● **Выбранный текст**:
:::

За последние годы в филармонии опробовали чуть ли не все форматы представления современной музыки: и отдельно, и с классикой, и в обоих залах. Получается, Камерный зал (по размерам — меньше не бывает!) мы порой не можем заполнить целиком, а когда новую музыку все же играют в зале Чайковского, то мы сами туда почти не ходим. В итоге лучший и единственный оркестровый фестиваль новой музыки существует не благодаря, а скорее вопреки профессиональному сообществу. Конечно, в перенасыщенном событиями городе кто-то просто мог не успеть по занятости, но когда его пропускает чуть ли не вся по идее «профильная» аудитория — это обращает на себя внимание.

Есть ощущение, что «простая публика» едва ли не больше готова после Бетховена послушать современного автора, чем мы подчас готовы в одном концерте с собой «потерпеть» какого-то там Бетховена.

На «Другое пространство» я сослался для наглядности, но это не единственный пример. И фестиваль Арво Пярта, и исполнение «Песен заточения» Луиджи Даллапикколы, и оркестровая программа под управлением Хайнца Холлигера остались незамеченными в нашем сообществе. Недавно в Большом театре прошла премьера балета «Ундина» крупного немецкого композитора второй половины ХХ века Ханса Вернера Хенце, событие нерядовое. Афиши разместили, можно сказать, специально для нас — по принципу «контекстной рекламы» — на ближайших фонарных столбах возле консерватории и около Электротеатра. Но, по-моему, никто из нас туда не то что не пошел, а даже не заметил этого объявления. Излишне говорить, что в консерватории проходит, пожалуй, больше концертов новой академической музыки, чем на любой другой площадке, но и здесь мы отнюдь не завсегдатаи.

Елена Ревич как-то в интервью Кольте сказала, что «фестивали современной музыки вообще пора отменить» и настала пора исполнять новую музыку в одной программе с классической. Такие «микстовые» концерты очень нужны, но есть ощущение, что «простая публика» едва ли не больше готова после Бетховена послушать современного автора, чем мы подчас готовы в одном концерте с собой «потерпеть» какого-то там Бетховена. По крайней мере, сама Елена Ревич, признавая проблемы восприятия «по обе стороны», начинает «раскручивать» их именно с нашего края. Она, в частности, констатирует, что «огромное количество знакомых почему-то не любят Бетховена», и предлагает, чтобы это исправить, «соединить его с современными нам композиторами».

В общем, временами мне кажется, что отдельные академические залы в своих интересных проектах и фестивалях буквально гоняются за молодыми композиторами, но мы (в силу возраста :)) убегаем быстрее.

:::

● **Доступные данные**:
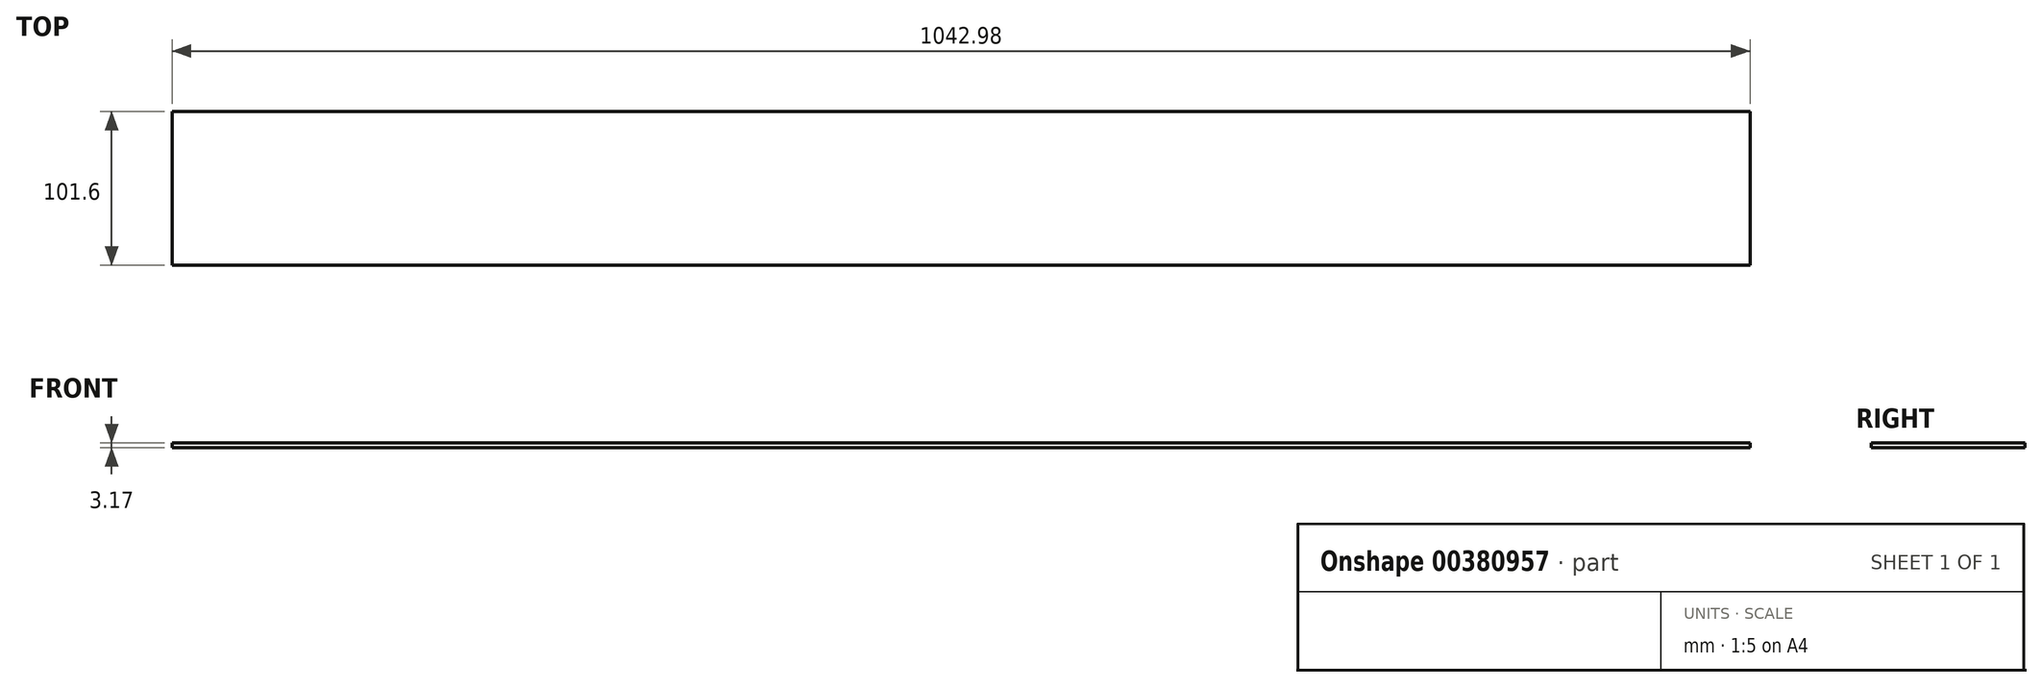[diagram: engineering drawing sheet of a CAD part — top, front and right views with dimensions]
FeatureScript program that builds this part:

:::

● **Короткая задача A**:
Где, согласно тексту о слушателях новой академической музыки, разместили афиши премьеры балета «Ундина»?
● **Короткая задача B**:
Продолжите текст о слушателях новой академической музыки, начав сразу после его последнего предложения.

● **Результат упражнения A**:
На ближайших фонарных столбах возле консерватории и около Электротеатра.

● **Результат упражнения B**:
«В консерватории ничего не может быть, потому что не может быть никогда»

Когда весной 2016 года в Московской консерватории прошел фестиваль импровизационной музыки Set by set, многие участники были удивлены, что «такое вообще возможно». Но, по-моему, напрашивается ровно обратный вопрос: разве хоть единожды консерватория кому-то отказывала в посильной помощи с экспериментальными проектами новой музыки (конечно, кроме тех случаев, когда требуются особые препарации концертных роялей — но и в Мекке современного искусства, на Венецианской биеннале, к концертным роялям отношение тоже очень щепетильное)?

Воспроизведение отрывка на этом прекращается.